Nicky MacCrimmon: Yes is like any family – we bicker and we disagree, but we must stick together

10/01/2017
angela

Activist Nicky MacCrimmon says the Yes movement online must learn to put differences aside from time to time for the sake of the bigger picture

I’LL start this piece with a confession. I am not without sin.

Over the past few years I have, at one point or another, ranted at or about Trots, zoomers, Yes-marching flag wavers, BBC protestors, The National, The Sunday Herald, CommonSpace, Bella Caledonia, the SNP, Green Party, Rise, elected politicians, the Indy Twitter intelligentsia, Wings, Ponsonby and various other individuals.

Perhaps I’m just a really angry, intolerant person but I would like to think not. I suppose the answer is that, whether I like it or not, I cannot be anything but emotionally invested in all of the above. They are all intrinsic parts of the Yes family or have a crucial role to play in helping deliver the Yes message. 

Like all families, we want the best for each other. We have strong, often highly emotionally charged, views on what people should be doing and it can be hugely frustrating when we see people taking a different tack.

I don’t agree with all of them all of the time but each has their part to play and I wholeheartedly believe each does so honestly, and with conviction.

Like all families, we want the best for each other.

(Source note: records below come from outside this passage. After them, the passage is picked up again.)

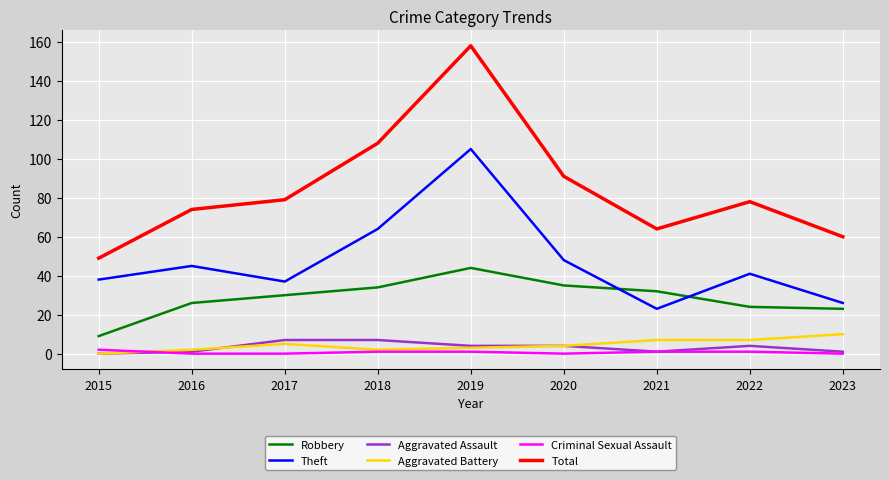

Reading right to left, what are all the values shown in this chart?

Robbery: 23	24	32	35	44	34	30	26	9
Theft: 26	41	23	48	105	64	37	45	38
Aggravated Assault: 1	4	1	4	4	7	7	1	0
Aggravated Battery: 10	7	7	4	3	2	5	2	0
Criminal Sexual Assault: 0	1	1	0	1	1	0	0	2
Total: 60	78	64	91	158	108	79	74	49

We have strong, often highly emotionally charged, views on what people should be doing and it can be hugely frustrating when we see people taking a different tack.

To get frustrated with what other people are doing is natural and understandable and that will always be amplified when that person is meant to be on your side. It is easy to rationalise the actions of the other side, no matter how low they sink, because they want us to lose. 

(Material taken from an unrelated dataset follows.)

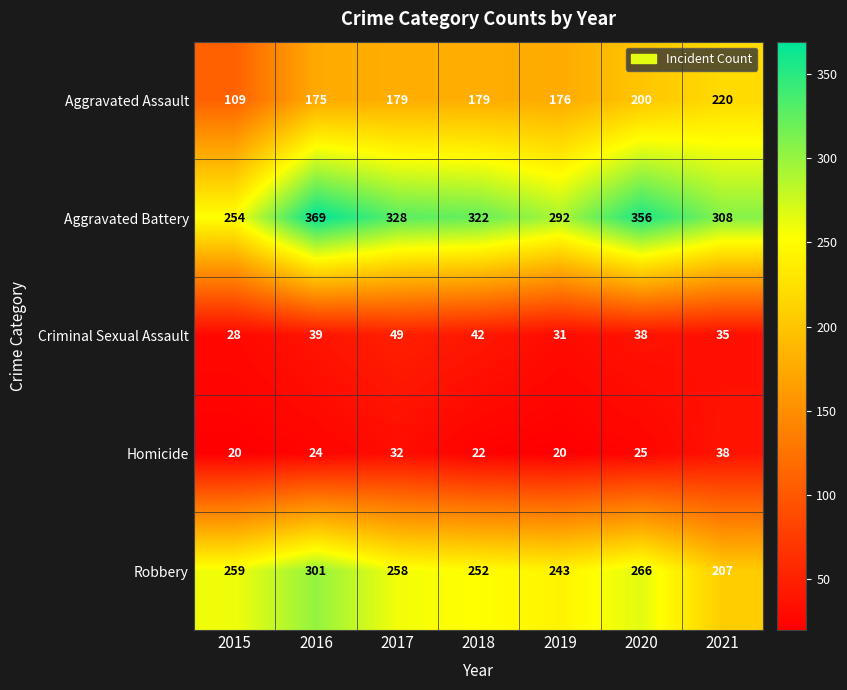

At which label does Robbery first exceed 258?

2015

When someone on our own team does something we see as detrimental to the cause, the urge to scream “what the f**k are you up to?!” can be overwhelming.

However, recently on indy Twitter we have seen a re-emergence of some of the long-simmering tensions that bubble away under the Yes movement. In the wake of the extremely worrying news about Bella Caledonia’s future some have taken the opportunity to again raise personal grievances or to accuse those who see a different road to independence as trying to actively destroy the indy movement or to be riding the movement for personal gain.

When someone on our own team does something we see as detrimental to the cause, the urge to scream “what the f**k are you up to?!” can be overwhelming.

Quite frankly, it needs to stop and grown adults should have the maturity to accept and bear that people have a different view to them as to how best to win this fight. If you have a personal grievance with an individual, no-one else cares, sort it out yourselves.

Perhaps your differences are ideological. Maybe you think folk don’t miss an opportunity to have a go at the SNP. The truth is, if people want to take a leftward position to criticise or challenge the SNP or Scottish Government, then to be quite honest they are big enough and tough enough to take it – and even on occasion respond positively to it.

Equally, sneering at those who wave flags, wear 45 badges and hate the Beeb is also counterproductive. It might not be a form of campaigning or argument that sits well with you but that’s just tough.

When we hear that Yes needs to be a radical movement for social change, I might want that to be the case, but I don’t see much evidence that the electorate think that way yet. 

Make the case and campaign for that yourself but if that is not what motivates others, or the Yes movement seems too “small c” conservative, the onus is on you to make the persuasive argument that it should be otherwise, not to criticise those who can’t see what you regard as the obvious.

Quite frankly, it needs to stop and grown adults should have the maturity to accept and bear that people have a different view to them as to how best to win this fight.

The Yes movement needs to win a majority of the voting population who will all have their own motivations and their own reasons to vote for independence. What persuades me to want an independent Scotland might not be what persuades you, but all our voices, our ideas and our energies are required going forward.

It is tempting to think, “well what does any of this matter? Twitter is all a bubble anyway”. To an extent this is true. The personalities and the egos certainly don’t matter. Go and knock doors around Scotland and ask people what they think of the individuals behind Scotland’s social media scene and they won’t have a clue or care, and quite right too.

However, when you go and knock doors or stand in your local High Street and you have the arguments that have been developed through social media discourse or your Wee Blue Book; when you can share infographics or articles online to friends and family that have been developed by indy bloggers or alternative media; when you go to a town hall meeting with speakers from all spectrums of the Yes movement who have made connections and developed relationships through the online indy world – that is when you have something really powerful, something the unionists can never replicate, something of the people, for the people and, in my opinion, the most powerful weapon the Yes movement has.

When we might be as little as a year or two out from the next indyref, let’s not throw all that away.